Скоро Елочкин оказался в центре таких, с которыми спорить не приходилось. Они отлично понимали, что от внутренней неразберихи, от неуменья воевать, от бесталанности генералов поражение неизбежно и без революции. А ведь она-то шла, подходила…
— И разрушит революция прежде всего армию, которая не сумела победить…
Елочкин приехал на завод, еще чувствуя себя солдатом. За долгие годы службы это солдатское самоощущение въелось в тело, всосалось в кровь. Теперь он был монтером, но попрежнему носил погоны и шинель, отдавая честь, ел глазами и проделывал множество условных фокусов, к выполнению которых накрепко бывает приторочен солдатской дисциплиной человек. Так же точно вели себя и другие, присланные с фронта на завод, солдаты. Но завод — не полк, мастерская — не рота. Коренных путиловцев угнали. Однако воздух, которым дышали здесь эти люди, не исчез вместе с ними. Теперь им дышали солдаты. И Елочкин с радостным удивлением примечал по себе и по другим, как быстро сползала с путиловских солдат их фронтовая шкура, и превращались они в самых подлинных рабочих. Директор завода генерал Дубницкий вывесил приказ: «Замечено мною, что многие из нижних чинов, прикомандированных для работ на зароде, не отдают установленной чести и вообще держат себя, как не подобает нижним чинам. Объявляю, Что виновные в нарушении воинского чинопочитания будут подвергаться взысканиям». Солдаты-рабочие молча читали приказ. По лицам бежали ухмылки.
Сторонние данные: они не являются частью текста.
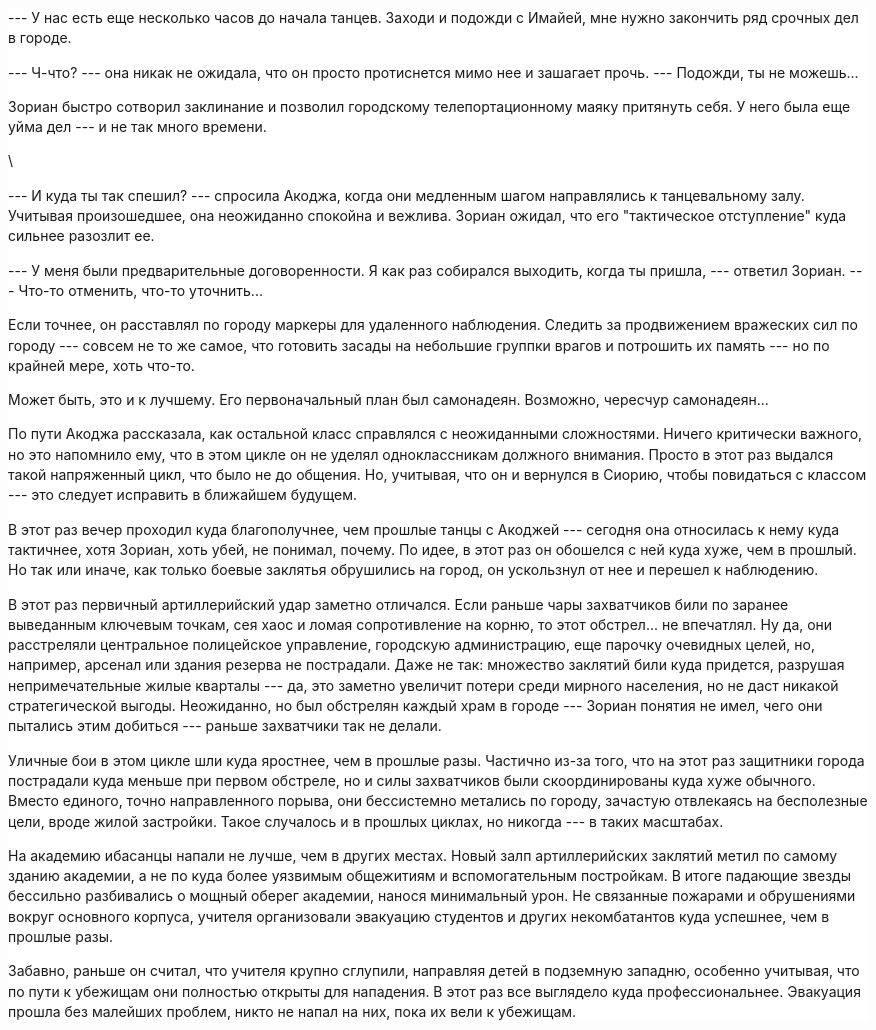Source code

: --- У нас есть еще несколько часов до начала танцев. Заходи и подожди с Имайей, мне нужно закончить ряд срочных дел в городе.

--- Ч-что? --- она никак не ожидала, что он просто протиснется мимо нее и зашагает прочь. --- Подожди, ты не можешь...

Зориан быстро сотворил заклинание и позволил городскому телепортационному маяку притянуть себя. У него была еще уйма дел --- и не так много времени.

\

--- И куда ты так спешил? --- спросила Акоджа, когда они медленным шагом направлялись к танцевальному залу. Учитывая произошедшее, она неожиданно спокойна и вежлива. Зориан ожидал, что его "тактическое отступление" куда сильнее разозлит ее.

--- У меня были предварительные договоренности. Я как раз собирался выходить, когда ты пришла, --- ответил Зориан. --- Что-то отменить, что-то уточнить...

Если точнее, он расставлял по городу маркеры для удаленного наблюдения. Следить за продвижением вражеских сил по городу --- совсем не то же самое, что готовить засады на небольшие группки врагов и потрошить их память --- но по крайней мере, хоть что-то.

Может быть, это и к лучшему. Его первоначальный план был самонадеян. Возможно, чересчур самонадеян...

По пути Акоджа рассказала, как остальной класс справлялся с неожиданными сложностями. Ничего критически важного, но это напомнило ему, что в этом цикле он не уделял одноклассникам должного внимания. Просто в этот раз выдался такой напряженный цикл, что было не до общения. Но, учитывая, что он и вернулся в Сиорию, чтобы повидаться с классом --- это следует исправить в ближайшем будущем.

В этот раз вечер проходил куда благополучнее, чем прошлые танцы с Акоджей --- сегодня она относилась к нему куда тактичнее, хотя Зориан, хоть убей, не понимал, почему. По идее, в этот раз он обошелся с ней куда хуже, чем в прошлый. Но так или иначе, как только боевые заклятья обрушились на город, он ускользнул от нее и перешел к наблюдению.

В этот раз первичный артиллерийский удар заметно отличался. Если раньше чары захватчиков били по заранее выведанным ключевым точкам, сея хаос и ломая сопротивление на корню, то этот обстрел... не впечатлял. Ну да, они расстреляли центральное полицейское управление, городскую администрацию, еще парочку очевидных целей, но, например, арсенал или здания резерва не пострадали. Даже не так: множество заклятий били куда придется, разрушая непримечательные жилые кварталы --- да, это заметно увеличит потери среди мирного населения, но не даст никакой стратегической выгоды. Неожиданно, но был обстрелян каждый храм в городе --- Зориан понятия не имел, чего они пытались этим добиться --- раньше захватчики так не делали.

Уличные бои в этом цикле шли куда яростнее, чем в прошлые разы. Частично из-за того, что на этот раз защитники города пострадали куда меньше при первом обстреле, но и силы захватчиков были скоординированы куда хуже обычного. Вместо единого, точно направленного порыва, они бессистемно метались по городу, зачастую отвлекаясь на бесполезные цели, вроде жилой застройки. Такое случалось и в прошлых циклах, но никогда --- в таких масштабах.

На академию ибасанцы напали не лучше, чем в других местах. Новый залп артиллерийских заклятий метил по самому зданию академии, а не по куда более уязвимым общежитиям и вспомогательным постройкам. В итоге падающие звезды бессильно разбивались о мощный оберег академии, нанося минимальный урон. Не связанные пожарами и обрушениями вокруг основного корпуса, учителя организовали эвакуацию студентов и других некомбатантов куда успешнее, чем в прошлые разы.

Забавно, раньше он считал, что учителя крупно сглупили, направляя детей в подземную западню, особенно учитывая, что по пути к убежищам они полностью открыты для нападения. В этот раз все выглядело куда профессиональнее. Эвакуация прошла без малейших проблем, никто не напал на них, пока их вели к убежищам.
— «Замечено тобою»… Еще и не то заметишь!
Это сказал Елочкин. Он не хотел говорить, — сказалось нечаянно, само собой. В первый момент ему стало не по себе. «Кажись, перебросил…» Но в следующую же минуту определилась мысль: ничего не перебросил, а, наоборот, только выразил вслух как раз то, что у каждого вилось в мыслях. Переглянулись, смеясь; разошлись, и едко заскрипели у станков злые голоса, толкуя о неизбежном…
…В начале ноября завод взбудоражился арестами, обысками, выемкой дел из больничной кассы. Заводские большевики захлопотали. Надо было организовать выдачу двойных пособий женам арестованных. Сборы в пользу семейств, лишившихся казенного пайка, надо было так устроить и провести, чтобы получилось из этих сборов широкое агитационное мероприятие. В лавке заводского потребительского общества неожиданно исчезли сахар, масло и мука. Спекуляция разлилась по заставным тупикам. Женщины с черного хода врывались в пустые пекарни, ловили и избивали мародеров-торговцев…
Солдаты шли, грозно стуча сапогами по мерзлой мостовой. Елочкин стоял на тротуаре и смотрел им вслед.
— Скажи, пожалуйста, солдатик, куда же это их гонят?
Спрашивала старая чиновница в седых буклях, с кривым костылем в искалеченных артритом, подмороженных руках.